Weinrich liked the set so much he wanted to hire the group.
“You guys, are we a band?” Weinrich asked at the end of the night. That’s how Shad Lads got off the ground.
But they weren’t called that yet. When they were asked to play a benefit for Possibility Playground in Port, they needed a name for the brochure.
Band member Dennis Schmitz came to practice with the name. Schmitz’s older brother Dave was in a band called Shad Lads in Port during the 1960s — one of three bands in the city and Wildhagen knew players in all of them — and he said they could use it.
One Shad Lads member was thrilled.
“Great, now I’ll get royalties,” Wildhagen’s friend Ray Freese said.
Every several months, Wildhagen makes sure to mail him a check for $2 and change.
“Never more than $3,” he said.
Shad Lads runs a busy schedule with 30 to 40 shows per year. Some are private or company parties and some are public events and festivals.
Members have all been playing music since they were teens and hail from the area. Gary Haseley of Port plays keyboard and sings, Rob Chalifoux of West Bend plays rhythm guitar and sings, Brian Saaben of Germantown plays bass and sings and Schmitz of Belgium plays lead guitar and sings.
Wildhagen is the only member not on vocals.
“They don’t let me sing. I’ve been trying to get the bandmates to let me sing, but they won’t. It’s a short conversation,” he said.

▶ _Saved data entries_:
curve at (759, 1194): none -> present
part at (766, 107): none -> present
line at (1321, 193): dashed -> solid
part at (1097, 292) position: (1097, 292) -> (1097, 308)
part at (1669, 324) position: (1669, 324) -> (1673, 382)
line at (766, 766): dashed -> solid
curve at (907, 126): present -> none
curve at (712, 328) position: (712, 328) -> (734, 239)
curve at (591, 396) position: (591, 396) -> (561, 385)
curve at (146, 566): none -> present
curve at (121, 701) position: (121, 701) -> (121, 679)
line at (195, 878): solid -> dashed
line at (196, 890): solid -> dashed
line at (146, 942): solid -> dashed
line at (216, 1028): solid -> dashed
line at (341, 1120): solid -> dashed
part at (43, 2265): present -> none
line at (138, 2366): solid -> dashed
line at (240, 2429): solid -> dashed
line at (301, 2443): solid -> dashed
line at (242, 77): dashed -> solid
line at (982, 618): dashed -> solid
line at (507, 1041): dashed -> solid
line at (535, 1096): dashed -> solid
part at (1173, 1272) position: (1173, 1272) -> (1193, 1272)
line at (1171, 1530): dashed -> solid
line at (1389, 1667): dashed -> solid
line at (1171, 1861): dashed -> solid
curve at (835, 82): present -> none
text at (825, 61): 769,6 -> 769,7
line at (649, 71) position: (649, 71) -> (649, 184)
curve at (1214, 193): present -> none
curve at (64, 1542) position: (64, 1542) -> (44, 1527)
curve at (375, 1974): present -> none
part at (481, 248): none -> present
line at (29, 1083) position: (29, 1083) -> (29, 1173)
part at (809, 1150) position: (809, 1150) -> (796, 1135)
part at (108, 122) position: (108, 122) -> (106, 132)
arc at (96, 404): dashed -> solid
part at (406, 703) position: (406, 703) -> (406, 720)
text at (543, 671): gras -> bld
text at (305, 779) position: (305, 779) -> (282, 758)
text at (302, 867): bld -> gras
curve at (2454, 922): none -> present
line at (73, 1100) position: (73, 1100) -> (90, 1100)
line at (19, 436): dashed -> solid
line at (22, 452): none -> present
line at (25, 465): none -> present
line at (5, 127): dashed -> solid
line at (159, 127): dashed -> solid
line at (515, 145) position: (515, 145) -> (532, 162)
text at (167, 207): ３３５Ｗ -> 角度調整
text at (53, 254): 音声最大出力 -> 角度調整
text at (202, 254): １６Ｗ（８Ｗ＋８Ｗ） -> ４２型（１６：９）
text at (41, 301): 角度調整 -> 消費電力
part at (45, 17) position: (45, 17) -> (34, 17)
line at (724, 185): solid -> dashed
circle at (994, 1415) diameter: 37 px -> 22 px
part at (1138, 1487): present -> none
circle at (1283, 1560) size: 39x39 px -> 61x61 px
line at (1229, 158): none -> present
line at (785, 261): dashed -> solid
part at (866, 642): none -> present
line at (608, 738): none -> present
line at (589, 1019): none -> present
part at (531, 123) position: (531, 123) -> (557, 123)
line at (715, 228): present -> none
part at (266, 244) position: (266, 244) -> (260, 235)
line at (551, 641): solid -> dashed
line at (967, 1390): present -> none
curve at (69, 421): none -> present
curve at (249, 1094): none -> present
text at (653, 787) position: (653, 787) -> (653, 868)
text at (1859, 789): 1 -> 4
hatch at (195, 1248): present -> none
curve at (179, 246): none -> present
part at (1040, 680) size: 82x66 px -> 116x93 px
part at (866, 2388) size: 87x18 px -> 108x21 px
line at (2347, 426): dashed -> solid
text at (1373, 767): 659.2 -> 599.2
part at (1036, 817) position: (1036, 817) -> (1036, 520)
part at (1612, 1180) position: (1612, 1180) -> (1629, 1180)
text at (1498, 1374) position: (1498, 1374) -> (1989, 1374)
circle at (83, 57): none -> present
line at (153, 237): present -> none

▶ _THE TASK_:
Write the next part of the article about the Shad Lads band, picking up right after its final sentence.

▶ _REPLY TO THE EXERCISE_:
That doesn’t dampen his love of performing.
“At this age, you have to have the passion,” he said.
Wildhagen’s passion started when he was a teen growing up in a typical two-story house on Moore Road in Port. His friends Jerry Lauters and Mike Schreiner each had drum sets.
“I got attached to the drum set,” Wildhagen said. “It was fun to hang out with them, but it was more fun to play on their kits.”
At 15, Wildhagen’s father bought him a drum set “and that was it,” he said.
“To this day, why he didn’t buy me a harmonica, I’ll never know. It’s easier to set up and take down.”
Wildhagen is self-taught. He practiced in his upstairs bedroom while wearing a headset. His mother once went to his room and asked her son to come downstairs. The kitchen ceiling had fallen down from Wildhagen’s banging to “The Letter” by the Box Tops.
“You look up and you could just see the slats,” Wildhagen said.
His other teenage hobby was sailing. While many kids were buying cars, Wildhagen got a boat called Wind Drift. His father was a commercial fisherman who taught him to respect the lake, he said.
“My first loan was for the sailboat. I think it was $600 total,”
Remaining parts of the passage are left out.